Only three people in the whole world know my best kept secret - and to everyone else, my predilection for curling up on sofas, obliging walls and cross-country trains with a dog-eared notebook and biro is a total mystery. Were they to ask, they would discover that I keep a diary - not only that, but that I have kept a diary every day since the age of twelve, when my mum brought back a slightly shabby Absolutely Fabulous notebook from a local jumble sale. The notebook was years old, fantastically retro but totally unused, with a little metal lock on its side (broken) and a wad of blank pages that begged to be written on.
I started off writing about where I went and what I did, filling the pages with Christmas lists and birthday lists and names of boys I liked, sticking in ticket stubs and gift tags, until the little book was filled with the curls of my small, inky scrawl and the beginning of an all-inclusive, higgledy-piggledy chronicle of my childish little existence. I had always loved writing, sitting on the arm of our couch and dictating away to my grandparents before I was old enough to do it myself, and finally I had endless scope, endless people and places to describe and an endless narrative to record - I was in heaven.

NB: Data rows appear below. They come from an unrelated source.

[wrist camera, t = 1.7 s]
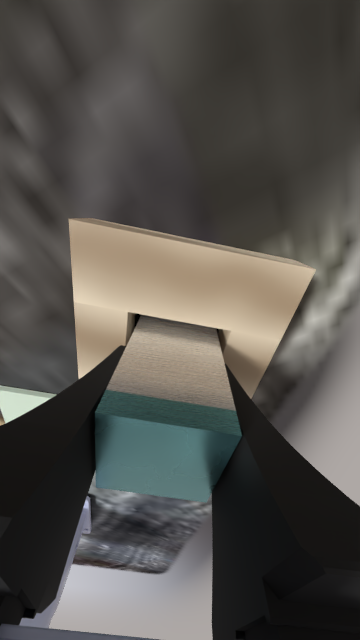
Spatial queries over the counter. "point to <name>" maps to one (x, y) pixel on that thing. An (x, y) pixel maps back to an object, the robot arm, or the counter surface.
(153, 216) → the counter surface
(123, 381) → the block
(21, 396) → the plate
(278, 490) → the robot arm
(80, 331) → the holder
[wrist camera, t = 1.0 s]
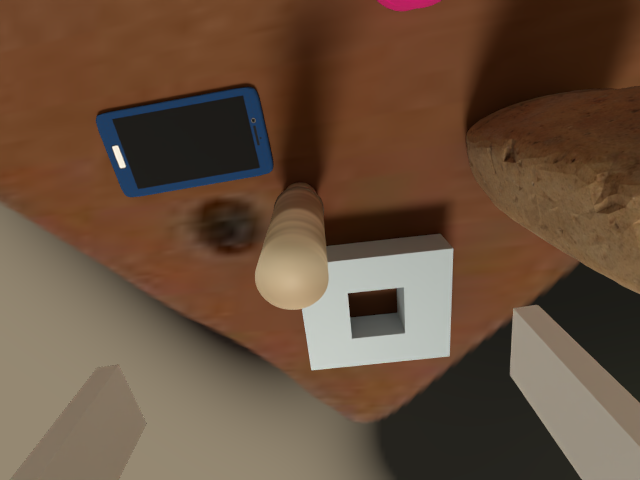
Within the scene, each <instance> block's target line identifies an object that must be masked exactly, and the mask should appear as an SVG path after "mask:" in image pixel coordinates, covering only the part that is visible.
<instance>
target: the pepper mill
mask: <svg viewBox="0 0 640 480" xmlns="http://www.w3.org/2000/svg"><path fill="white" fill-rule="evenodd" d="M377 1H378V2H379V3H380V4H382V5H383V6H385V7H387V8H389V9H392V10H395V11H408V10H412V9H415V8H424V7H428V6H431V5H433V4H436V3H438V2H440V1H441V0H377Z"/></svg>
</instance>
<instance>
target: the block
mask: <svg viewBox="0 0 640 480" xmlns="http://www.w3.org/2000/svg"><path fill="white" fill-rule="evenodd" d="M466 143H467V154H468V158H469V163H470V167H471V170H472V173H473V175H474V177H475V179H476V181H477V182H478V184H479V185H480V186H481V188H482V189H483V191H484V192H485V193H486V194H487V195H488V196H489V198H490V199H491V201H492V202H493V204H494V205H495V206H496V207H497V208H498V209H500V210H501V211H503V212H504V213H505V214H506V215H507V216H508V217H510V218H511V219H513V220H514V221H516V222H517V223H519V224H520V225H522V226H523V227H525V228H527V229H528V230H530V231H532V232H533V233H535V234H536V235H537V236H539V237H540V238H542V239H543V240H545V241H547V242H548V243H550V244H551V245H553V246H555V247H556V248H558V249H559V250H561V251H563V252H564V253H566V254H568V255H570V256H571V257H573V258H575V259H577V260H578V261H580V262H581V263H583V264H585V265H586V266H588V267H590V268H592V269H593V270H595V271H597V272H599V273H601V274H603V275H605V276H607V277H609V278H610V279H612V280H614V281H616V282H617V283H619V284H620V285H622V286H625V287H626V288H628V289H630V290H632V291H635V292H637V293H639V294H640V86H634V87H628V88H622V89H611V88H603V89H585V90H575V91H570V92H563V93H557V94H552V95H546V96H542V97H537V98H534V99H530V100H526V101H523V102H520V103H516V104H514V105H511V106H508V107H506V108H503V109H500V110H498V111H496V112H494V113H492V114H490V115H488V116H487V117H485V118H483V119H481V120H479V121H478V122H477V123H475V124H474V125H473V126H472V127H471V128H470V129H469V130H468V132H467V135H466Z"/></svg>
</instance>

From then on, my diary and I were inseparable. Over the years the content swelled to include many rants, general outpourings, adrenaline fuelled moments of elation and, occasionally, a drunken ramble or two (especially useful if your inebriated memory needs a helping hand the next day), taking me through the gut-wrenching endlessness of adolescence, four years of student madness, two years in China and a whole lot of backpacking.

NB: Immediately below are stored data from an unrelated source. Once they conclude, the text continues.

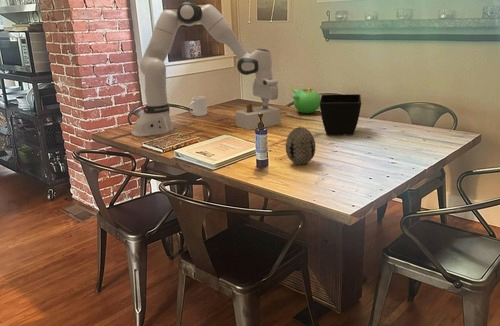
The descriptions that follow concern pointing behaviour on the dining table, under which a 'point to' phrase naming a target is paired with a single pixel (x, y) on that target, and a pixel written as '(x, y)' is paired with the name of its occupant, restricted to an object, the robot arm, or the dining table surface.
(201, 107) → the mug
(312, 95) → the green teapot
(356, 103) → the flower pot
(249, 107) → the walnut plug
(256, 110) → the socket block
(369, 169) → the dining table surface
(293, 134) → the decorative egg
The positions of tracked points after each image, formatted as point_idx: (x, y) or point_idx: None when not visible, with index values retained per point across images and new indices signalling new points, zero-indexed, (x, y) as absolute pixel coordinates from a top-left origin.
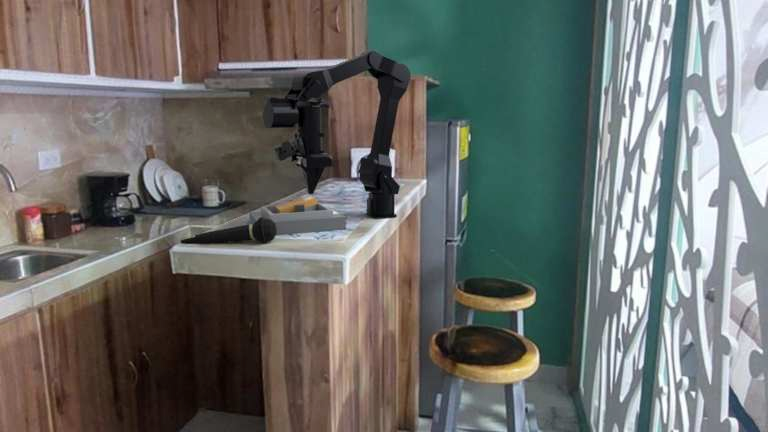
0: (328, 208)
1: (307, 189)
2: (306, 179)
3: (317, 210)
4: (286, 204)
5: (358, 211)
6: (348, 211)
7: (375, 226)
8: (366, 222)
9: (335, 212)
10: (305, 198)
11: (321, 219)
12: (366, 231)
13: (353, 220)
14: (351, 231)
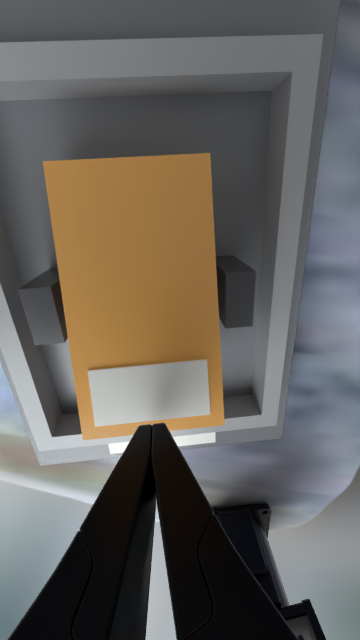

Of course, the era of my tattered little Absolutely Fabulous notebook had soon passed, its well-loved pages soon used up and replaced by a successor, and then another and another, until I had amassed a whole box full of books - some with lines, some without, some bound with wire spirals, some with thread, some put together by hand in far-flung places, some plucked from the shelves of stationary departments - a mound of hardbacks and paperbacks, plastic, leather, paper and cardboard, all covered in self-analysis, the mundane and the extraordinary, the wonderful and the traumatic, my every thought and escapade for the last twelve years in my own voice and my own hand.

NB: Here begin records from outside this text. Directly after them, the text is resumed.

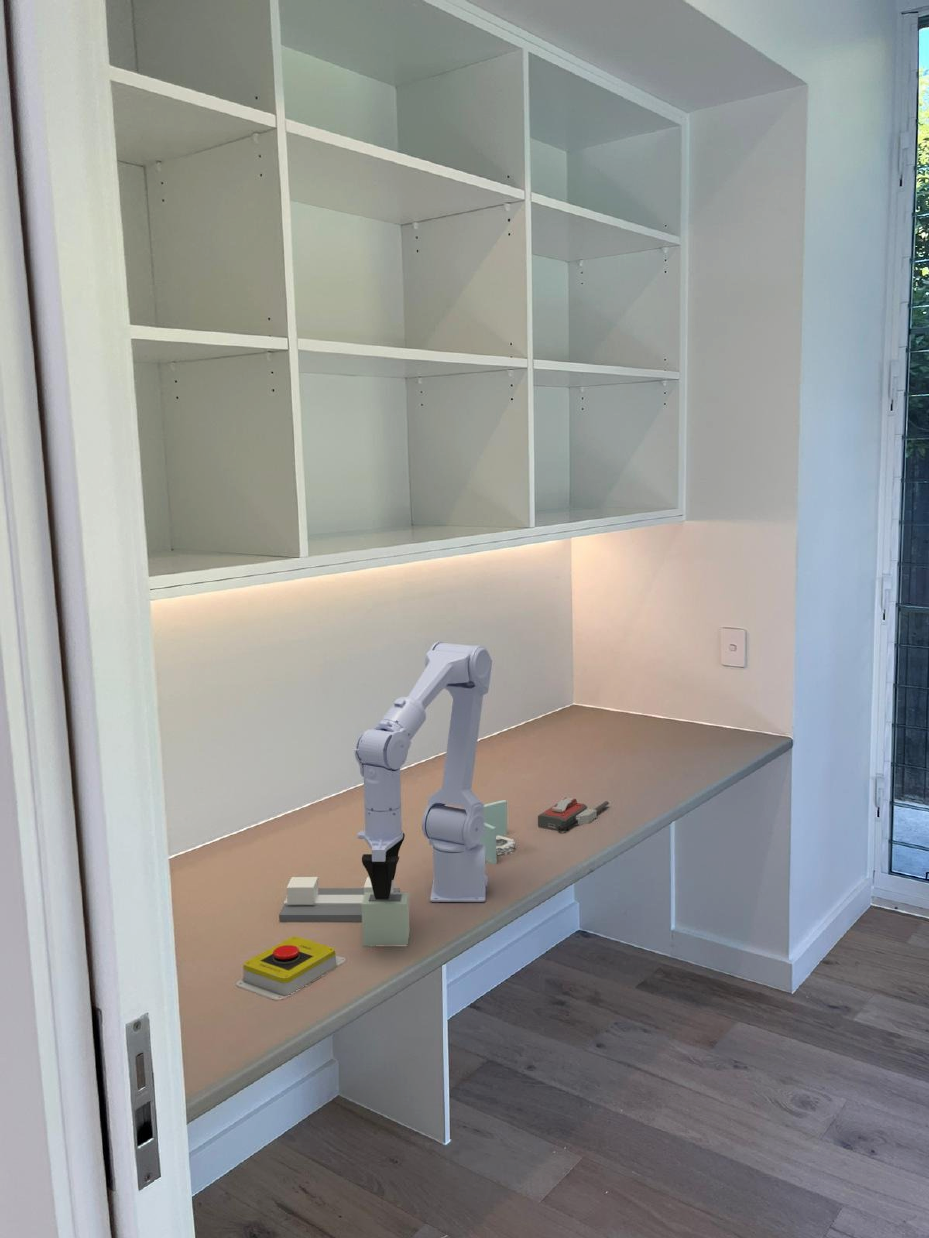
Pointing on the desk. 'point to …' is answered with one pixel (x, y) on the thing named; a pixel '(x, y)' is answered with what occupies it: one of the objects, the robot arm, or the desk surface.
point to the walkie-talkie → (567, 815)
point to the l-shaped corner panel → (496, 831)
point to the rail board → (323, 902)
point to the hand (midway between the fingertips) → (384, 888)
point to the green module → (385, 920)
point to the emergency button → (288, 967)
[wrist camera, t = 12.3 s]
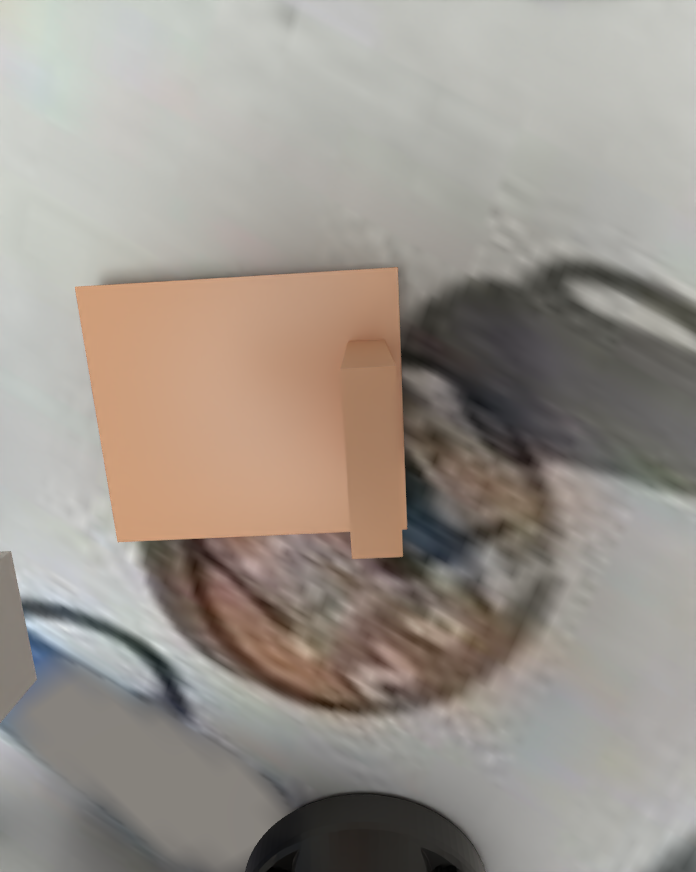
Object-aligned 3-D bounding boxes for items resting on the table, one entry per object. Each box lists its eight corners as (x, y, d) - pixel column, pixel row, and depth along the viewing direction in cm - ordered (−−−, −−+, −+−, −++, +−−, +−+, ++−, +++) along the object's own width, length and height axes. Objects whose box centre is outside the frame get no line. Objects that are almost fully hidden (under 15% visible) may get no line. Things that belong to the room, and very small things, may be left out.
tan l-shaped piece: (403, 509, 30) (427, 640, 19) (137, 521, 31) (8, 655, 19) (394, 268, 27) (417, 256, 16) (99, 286, 28) (-78, 286, 17)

When I was still at school, my best friend was the only person allowed access to my prized notebooks - she would read them the way most people read serials and agony aunt columns, and always found my exceptional capacity for putting my foot in my mouth very entertaining. But since we were seventeen the words have been read by no-one but me, and while a small part of me rather likes the idea of ‘Memoirs of a Raving Lunatic’ one day gracing the shelves of WHSmith, there is something very enigmatic and satisfying about knowing that I alone know the misguided, triumphant and often mortifying depths of my best kept secret. All in all, it’s probably for the best.